My grandfather was fortunate indeed in his legal team. In California, it included A. L. Wirin, representing the ACLU and considered by many to be our nation’s first civil rights lawyer, and John Maeno and Saburo Kido, two influential and pioneering leaders of the JACL. For arguments before the Supreme Court, the team added Dean Acheson.

Acheson, then between appointments as Undersecretary and Secretary of State, was suffering what he described as a “withdrawal” from “the habit-forming drug of public life.” During this momentary return to private law practice, he argued before the Supreme Court on behalf of my grandfather, as he had a few months earlier on behalf of another Japanese family—the Oyamas—in a case involving the Alien Land Law of California. In his memoir, Present at the Creation, he wrote: “Two professional matters chiefly occupied these brief months: one the argument in the Supreme Court of the United States of two cases for impecunious farmers and fishermen of Japanese descent, prosecuted under California statutes attempting to exclude them from their means of livelihood; the other the defense of one of the industrial giants of our time against an attempt by the federal government to terminate its relations with another giant. Each of these tasks called out the best my colleagues and I had to give. Despite this, it may not altogether surprise all of my readers to learn that our poor clients triumphed and our rich client met defeat.”

In a 7-to-2 decision, the Supreme Court decided in favor of my grandfather, forcing the California Fish and Game Commission to issue him a commercial fishing license. Justice Frank Murphy stated bluntly, “Legislation of that type is not entitled to wear the cloak of constitutionality.”

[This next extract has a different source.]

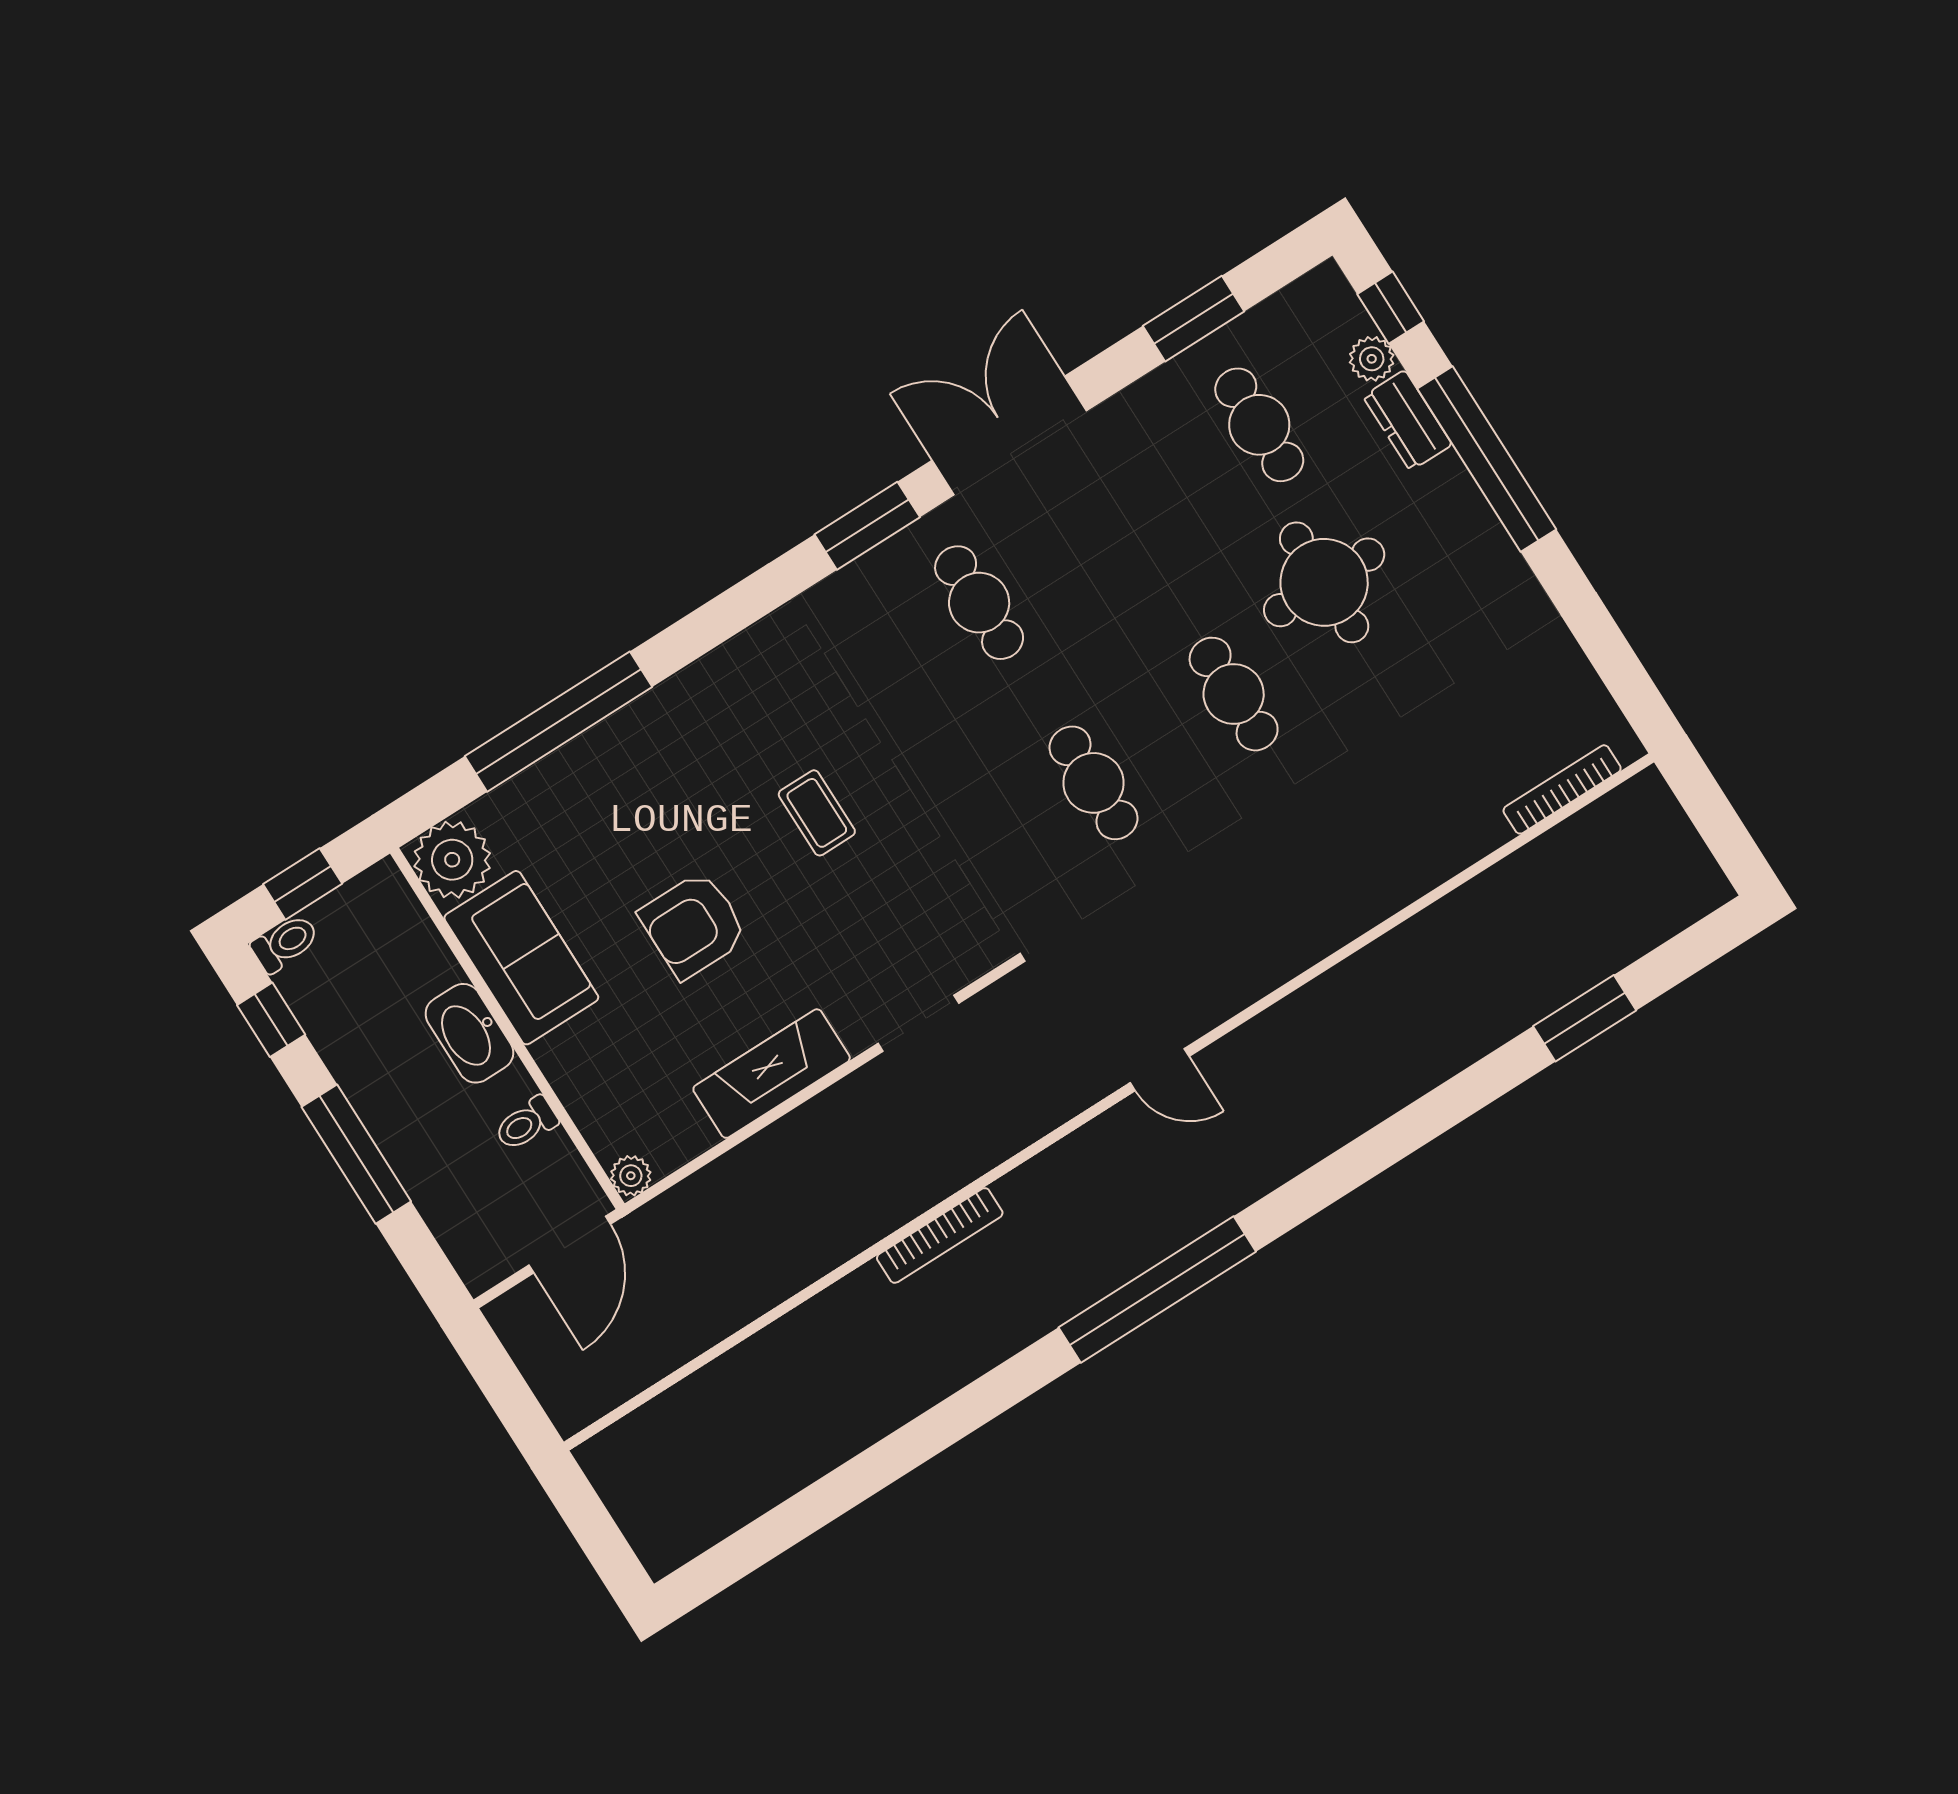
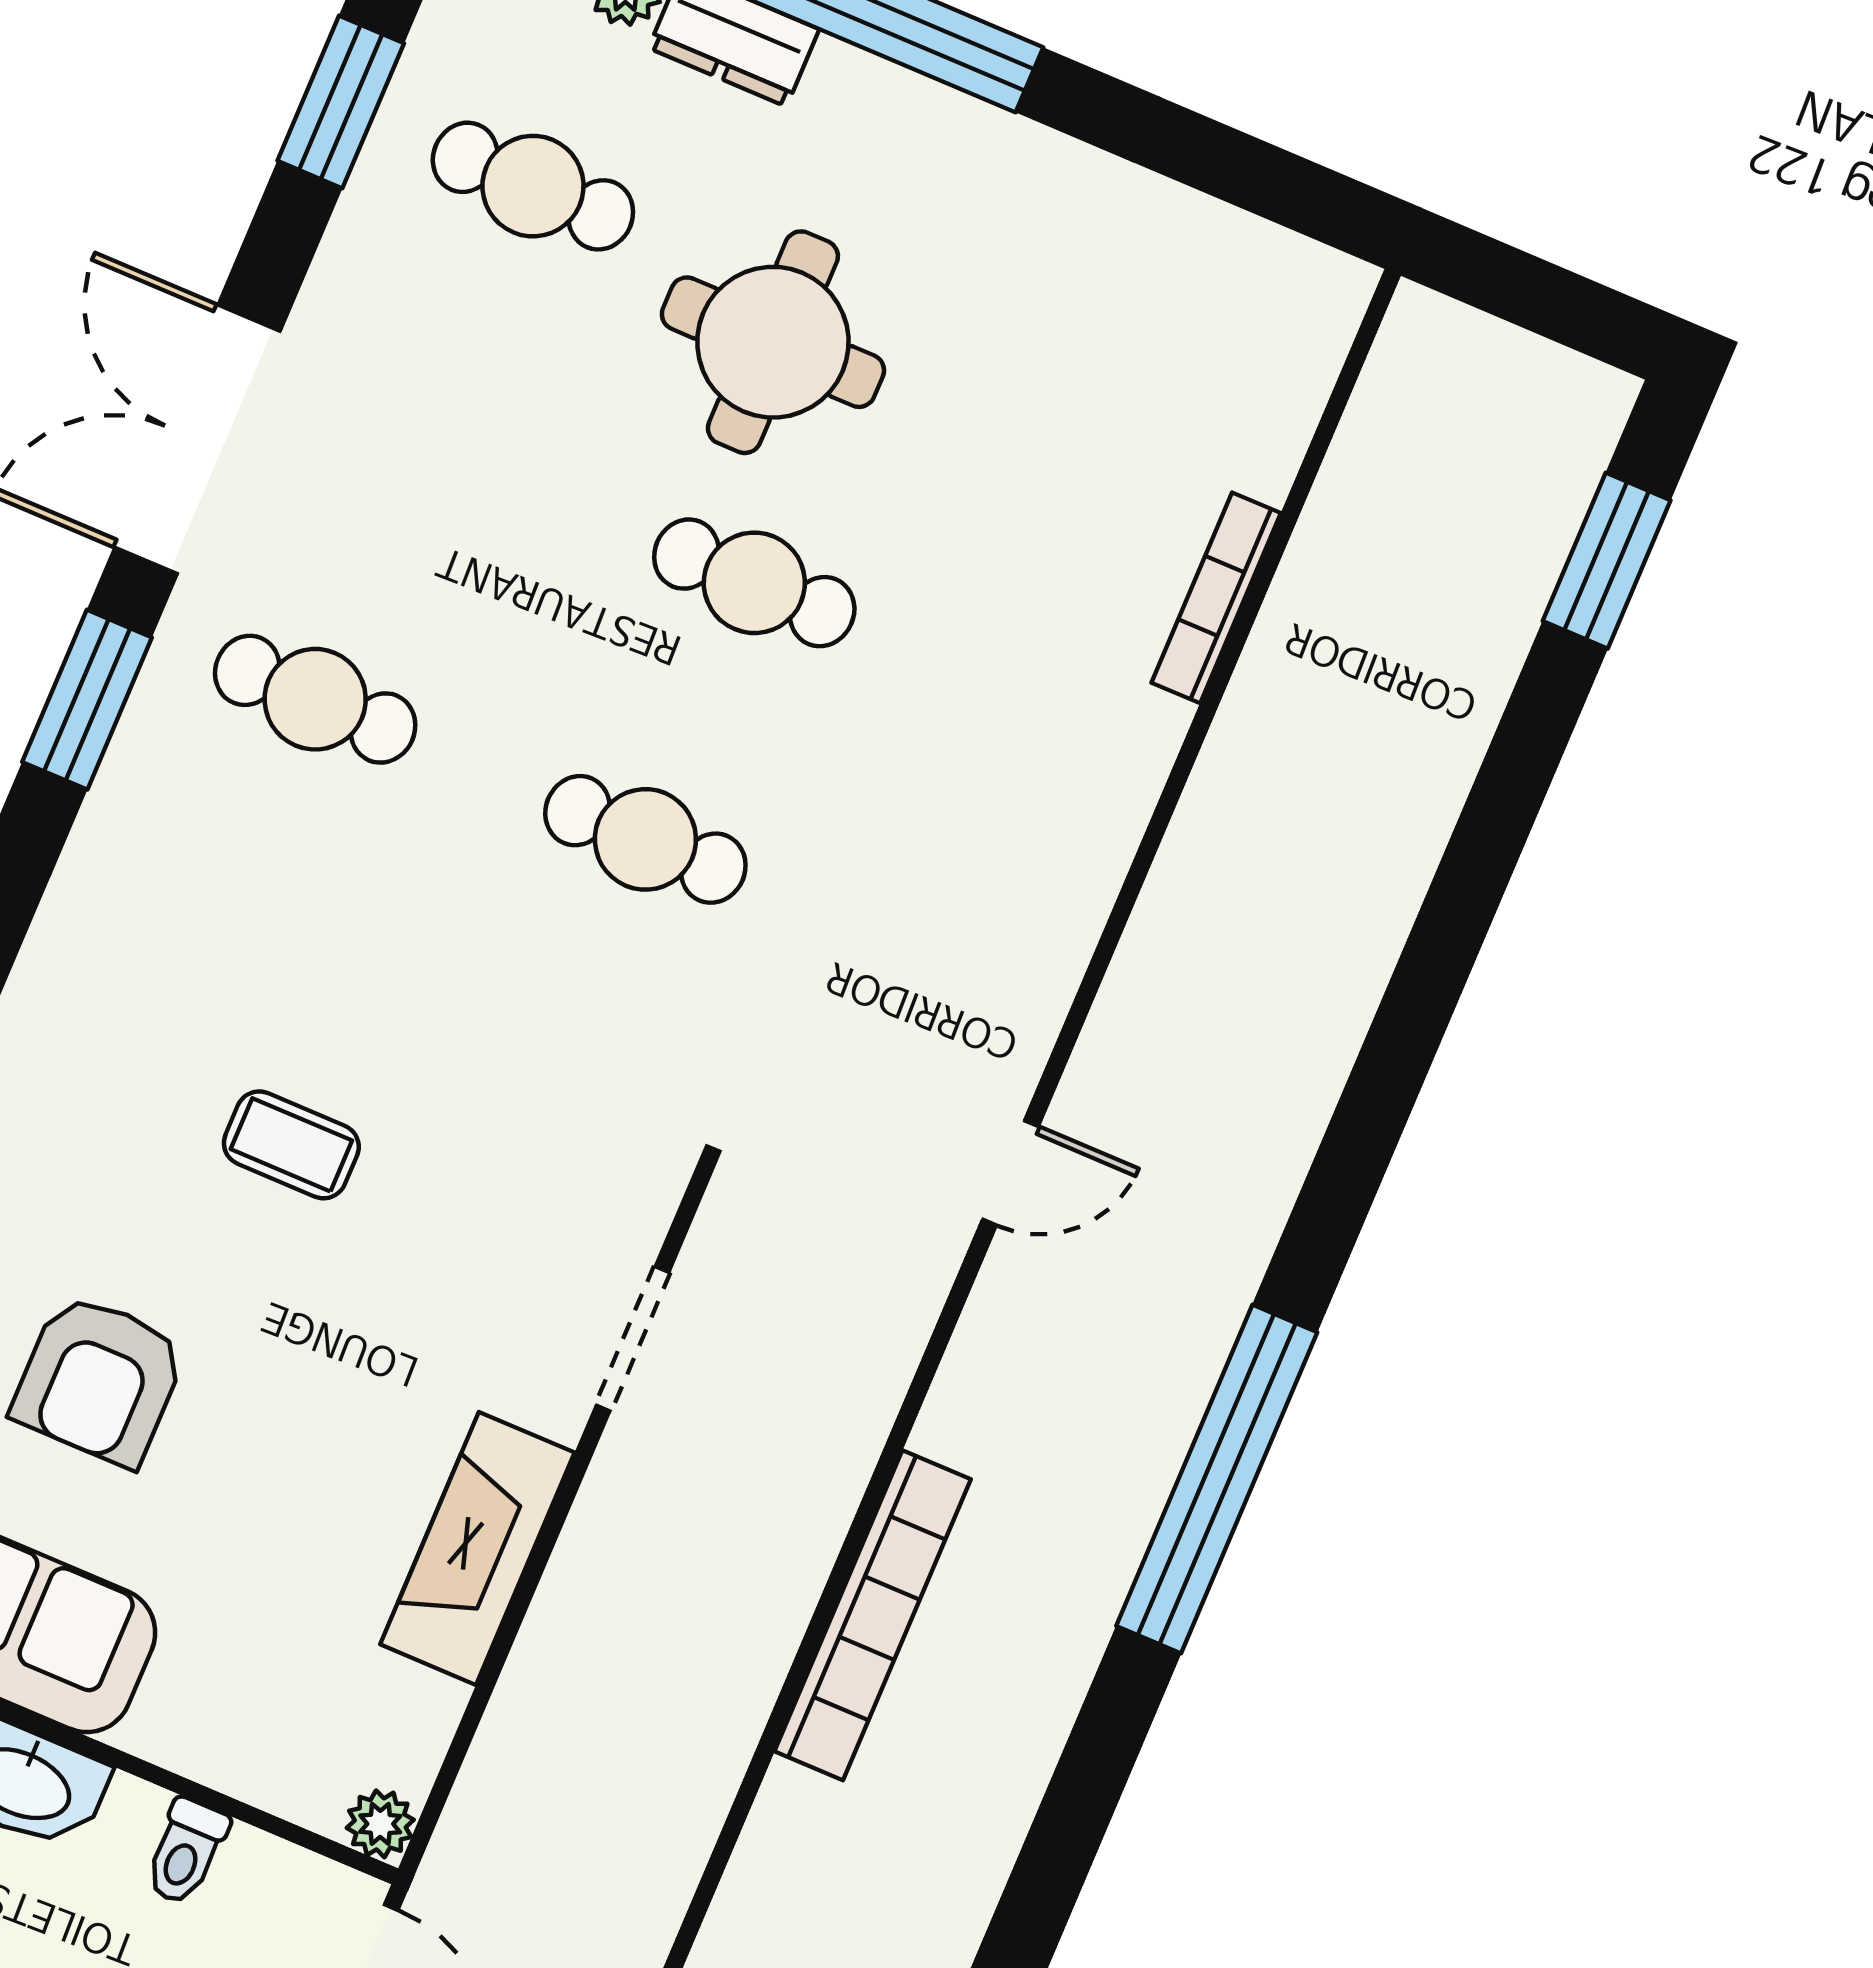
bookcase: (1562, 789) -> (1216, 598), moved
armchair: (693, 925) -> (99, 1380), moved
window: (1585, 1018) -> (1607, 561), moved
bookcase: (940, 1235) -> (873, 1615), width x1.48, depth x1.31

Mike Masaoka, the Japanese American Citizens League lobbyist who arranged for Acheson’s participation in both the Oyama case and my grandfather’s, recalled that when he told Acheson that the most these clients could afford for his services was $500, Acheson smiled. That “wouldn’t even begin to pay the printing bill,” he said, and took the cases free of charge. Recently, I asked his son David what Acheson thought about these cases. He replied, “My father felt strongly that the California laws were unfair and unconstitutional. He was opposed to the evacuations and always had a strong instinct to support ‘the little guy.’”

My grandfather returned to tuna fishing for a few years before his death in 1953. His island today is largely occupied by the shipping industry, and there are few remnants of the old neighborhood. But my father and his former neighbors gather regularly, and, through their memories, Terminal Island lives on.